#### [Action item]
Pick out every line in the material below that contains the string "Тефтели", and copy each such line in full.

============================================================

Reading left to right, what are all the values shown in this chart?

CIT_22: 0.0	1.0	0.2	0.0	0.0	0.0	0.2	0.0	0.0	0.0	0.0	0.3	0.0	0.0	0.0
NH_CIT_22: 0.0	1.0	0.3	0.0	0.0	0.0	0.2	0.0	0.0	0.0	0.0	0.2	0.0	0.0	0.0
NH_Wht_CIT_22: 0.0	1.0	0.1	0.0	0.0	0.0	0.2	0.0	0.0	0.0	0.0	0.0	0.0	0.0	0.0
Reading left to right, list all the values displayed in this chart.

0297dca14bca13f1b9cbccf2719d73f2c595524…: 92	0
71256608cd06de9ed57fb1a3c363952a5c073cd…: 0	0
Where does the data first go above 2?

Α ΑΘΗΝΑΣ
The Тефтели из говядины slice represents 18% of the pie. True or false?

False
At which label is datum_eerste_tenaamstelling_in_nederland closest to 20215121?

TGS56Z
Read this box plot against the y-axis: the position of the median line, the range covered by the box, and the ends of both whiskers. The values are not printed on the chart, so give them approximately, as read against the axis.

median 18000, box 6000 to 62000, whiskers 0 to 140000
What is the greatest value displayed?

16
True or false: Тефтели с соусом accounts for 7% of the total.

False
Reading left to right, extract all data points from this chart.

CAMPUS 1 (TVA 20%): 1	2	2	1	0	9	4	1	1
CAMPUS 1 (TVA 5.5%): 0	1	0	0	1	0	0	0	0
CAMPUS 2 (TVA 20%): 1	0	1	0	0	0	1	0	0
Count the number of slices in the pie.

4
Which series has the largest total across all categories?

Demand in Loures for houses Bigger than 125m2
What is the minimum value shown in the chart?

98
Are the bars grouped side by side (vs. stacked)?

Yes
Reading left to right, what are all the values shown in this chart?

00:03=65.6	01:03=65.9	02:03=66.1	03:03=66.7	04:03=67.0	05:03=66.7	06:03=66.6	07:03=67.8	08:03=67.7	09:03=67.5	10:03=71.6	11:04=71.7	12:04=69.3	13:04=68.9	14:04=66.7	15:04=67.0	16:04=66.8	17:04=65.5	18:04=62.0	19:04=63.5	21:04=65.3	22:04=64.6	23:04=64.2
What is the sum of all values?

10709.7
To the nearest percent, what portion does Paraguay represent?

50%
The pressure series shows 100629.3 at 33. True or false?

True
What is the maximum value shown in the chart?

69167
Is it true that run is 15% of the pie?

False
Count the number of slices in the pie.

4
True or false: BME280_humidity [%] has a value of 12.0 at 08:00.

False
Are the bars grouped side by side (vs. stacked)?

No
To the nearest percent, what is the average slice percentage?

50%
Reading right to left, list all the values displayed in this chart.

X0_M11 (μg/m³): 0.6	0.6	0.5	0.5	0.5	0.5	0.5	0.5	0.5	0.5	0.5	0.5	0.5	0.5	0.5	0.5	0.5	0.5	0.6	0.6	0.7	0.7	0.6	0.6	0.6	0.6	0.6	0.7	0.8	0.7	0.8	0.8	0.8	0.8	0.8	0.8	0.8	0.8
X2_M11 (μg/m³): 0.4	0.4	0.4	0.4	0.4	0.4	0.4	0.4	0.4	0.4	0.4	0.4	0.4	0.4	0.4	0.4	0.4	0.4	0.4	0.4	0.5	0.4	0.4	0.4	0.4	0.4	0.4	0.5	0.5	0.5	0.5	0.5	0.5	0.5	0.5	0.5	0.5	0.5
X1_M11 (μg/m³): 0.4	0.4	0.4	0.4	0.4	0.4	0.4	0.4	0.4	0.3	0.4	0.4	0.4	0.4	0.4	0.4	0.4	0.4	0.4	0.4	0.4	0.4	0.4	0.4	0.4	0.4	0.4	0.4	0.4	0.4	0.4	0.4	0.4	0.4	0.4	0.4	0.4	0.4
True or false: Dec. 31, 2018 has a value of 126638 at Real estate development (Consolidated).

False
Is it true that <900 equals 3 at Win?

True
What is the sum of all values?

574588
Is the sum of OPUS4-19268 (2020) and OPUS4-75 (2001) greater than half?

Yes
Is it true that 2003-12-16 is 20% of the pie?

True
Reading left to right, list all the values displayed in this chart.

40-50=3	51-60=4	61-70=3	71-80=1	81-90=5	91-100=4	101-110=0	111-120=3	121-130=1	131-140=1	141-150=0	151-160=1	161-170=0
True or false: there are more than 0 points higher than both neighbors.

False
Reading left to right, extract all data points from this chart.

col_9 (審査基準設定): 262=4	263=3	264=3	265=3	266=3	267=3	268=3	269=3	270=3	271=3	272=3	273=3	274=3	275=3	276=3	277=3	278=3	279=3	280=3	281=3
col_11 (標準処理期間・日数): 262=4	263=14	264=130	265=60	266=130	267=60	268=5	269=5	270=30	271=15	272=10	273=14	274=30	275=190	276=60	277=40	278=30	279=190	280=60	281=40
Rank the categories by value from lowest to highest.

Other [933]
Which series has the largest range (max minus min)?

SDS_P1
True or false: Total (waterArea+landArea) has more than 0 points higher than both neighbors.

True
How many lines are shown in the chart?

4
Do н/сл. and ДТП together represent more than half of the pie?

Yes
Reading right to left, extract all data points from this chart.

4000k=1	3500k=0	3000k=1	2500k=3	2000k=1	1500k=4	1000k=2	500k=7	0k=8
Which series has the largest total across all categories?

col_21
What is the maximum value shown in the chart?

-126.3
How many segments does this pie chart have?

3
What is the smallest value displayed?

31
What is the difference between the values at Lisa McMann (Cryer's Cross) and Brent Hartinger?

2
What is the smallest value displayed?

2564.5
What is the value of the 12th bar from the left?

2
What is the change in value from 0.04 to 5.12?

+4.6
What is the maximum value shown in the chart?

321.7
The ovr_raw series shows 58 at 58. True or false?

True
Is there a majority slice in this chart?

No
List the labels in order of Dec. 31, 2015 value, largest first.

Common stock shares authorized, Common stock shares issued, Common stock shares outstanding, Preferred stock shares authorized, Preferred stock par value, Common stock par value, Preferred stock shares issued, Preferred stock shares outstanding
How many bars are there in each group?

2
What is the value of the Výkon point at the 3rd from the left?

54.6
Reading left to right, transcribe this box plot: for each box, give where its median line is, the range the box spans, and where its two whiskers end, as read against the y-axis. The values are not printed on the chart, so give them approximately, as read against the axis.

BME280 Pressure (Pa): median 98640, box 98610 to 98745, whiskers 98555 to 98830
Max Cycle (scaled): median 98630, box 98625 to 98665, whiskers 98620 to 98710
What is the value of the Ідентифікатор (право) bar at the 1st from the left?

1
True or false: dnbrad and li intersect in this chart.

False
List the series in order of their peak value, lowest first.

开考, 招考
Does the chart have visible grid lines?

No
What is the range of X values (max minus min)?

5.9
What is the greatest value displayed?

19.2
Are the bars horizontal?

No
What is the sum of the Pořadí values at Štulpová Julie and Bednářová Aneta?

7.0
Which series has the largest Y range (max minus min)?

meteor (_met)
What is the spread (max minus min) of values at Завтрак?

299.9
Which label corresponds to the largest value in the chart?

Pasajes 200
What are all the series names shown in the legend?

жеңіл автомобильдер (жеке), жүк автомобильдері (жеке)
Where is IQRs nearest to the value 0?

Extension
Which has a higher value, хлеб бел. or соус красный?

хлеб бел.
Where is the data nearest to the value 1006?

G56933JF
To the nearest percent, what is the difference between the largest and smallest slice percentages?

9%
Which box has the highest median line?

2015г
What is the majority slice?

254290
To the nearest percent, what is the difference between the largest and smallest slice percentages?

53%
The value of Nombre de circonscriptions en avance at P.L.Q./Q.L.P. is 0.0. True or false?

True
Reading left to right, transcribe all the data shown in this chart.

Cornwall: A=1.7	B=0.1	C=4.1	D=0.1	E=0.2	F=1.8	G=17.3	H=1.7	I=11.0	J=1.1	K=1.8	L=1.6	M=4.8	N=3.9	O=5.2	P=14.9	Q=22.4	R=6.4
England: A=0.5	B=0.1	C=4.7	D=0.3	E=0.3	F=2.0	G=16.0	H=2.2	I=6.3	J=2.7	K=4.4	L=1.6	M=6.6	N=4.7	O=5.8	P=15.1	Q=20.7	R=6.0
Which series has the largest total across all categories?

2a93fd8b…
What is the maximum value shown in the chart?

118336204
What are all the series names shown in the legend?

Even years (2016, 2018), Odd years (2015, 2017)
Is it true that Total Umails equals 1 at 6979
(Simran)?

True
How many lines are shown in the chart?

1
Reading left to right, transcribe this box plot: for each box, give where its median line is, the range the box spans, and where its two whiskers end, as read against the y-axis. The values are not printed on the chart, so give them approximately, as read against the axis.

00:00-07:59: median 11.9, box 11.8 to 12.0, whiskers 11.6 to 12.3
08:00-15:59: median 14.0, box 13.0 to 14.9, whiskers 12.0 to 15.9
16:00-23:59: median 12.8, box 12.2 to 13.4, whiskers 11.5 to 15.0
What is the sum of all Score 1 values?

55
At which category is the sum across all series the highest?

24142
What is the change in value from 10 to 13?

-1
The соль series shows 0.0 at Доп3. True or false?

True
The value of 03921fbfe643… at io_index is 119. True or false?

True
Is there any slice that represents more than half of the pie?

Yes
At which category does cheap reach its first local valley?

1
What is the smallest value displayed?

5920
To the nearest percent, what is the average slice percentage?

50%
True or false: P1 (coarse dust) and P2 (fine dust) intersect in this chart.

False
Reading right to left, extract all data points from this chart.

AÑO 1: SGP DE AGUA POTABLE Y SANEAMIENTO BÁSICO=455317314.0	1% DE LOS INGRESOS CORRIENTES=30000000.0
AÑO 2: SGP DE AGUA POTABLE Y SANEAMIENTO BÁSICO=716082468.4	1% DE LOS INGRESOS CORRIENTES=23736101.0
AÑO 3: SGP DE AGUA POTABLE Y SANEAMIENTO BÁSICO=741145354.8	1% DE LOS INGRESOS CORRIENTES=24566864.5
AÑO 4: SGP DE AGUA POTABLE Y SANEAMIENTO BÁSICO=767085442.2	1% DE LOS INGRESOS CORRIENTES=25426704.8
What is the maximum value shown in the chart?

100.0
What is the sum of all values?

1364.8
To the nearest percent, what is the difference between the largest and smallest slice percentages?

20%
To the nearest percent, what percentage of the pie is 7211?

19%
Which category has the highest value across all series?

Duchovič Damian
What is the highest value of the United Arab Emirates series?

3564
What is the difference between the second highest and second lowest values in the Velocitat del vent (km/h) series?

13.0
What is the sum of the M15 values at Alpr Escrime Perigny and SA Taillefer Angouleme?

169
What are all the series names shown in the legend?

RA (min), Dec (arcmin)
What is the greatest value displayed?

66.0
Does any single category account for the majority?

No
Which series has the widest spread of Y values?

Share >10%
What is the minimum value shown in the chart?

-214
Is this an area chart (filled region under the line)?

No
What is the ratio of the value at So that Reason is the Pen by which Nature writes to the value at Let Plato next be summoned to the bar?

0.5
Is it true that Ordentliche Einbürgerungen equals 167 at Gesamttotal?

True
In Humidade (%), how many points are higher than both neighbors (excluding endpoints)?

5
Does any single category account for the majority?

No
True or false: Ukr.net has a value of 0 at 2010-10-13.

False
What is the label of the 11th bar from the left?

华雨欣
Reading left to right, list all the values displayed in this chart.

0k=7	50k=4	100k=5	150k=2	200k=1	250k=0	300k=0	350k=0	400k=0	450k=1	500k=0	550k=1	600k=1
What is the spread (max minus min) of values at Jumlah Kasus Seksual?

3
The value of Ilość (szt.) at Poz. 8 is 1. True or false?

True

============================================================

#### [Completed task]
The Тефтели из говядины slice represents 18% of the pie. True or false?
True or false: Тефтели с соусом accounts for 7% of the total.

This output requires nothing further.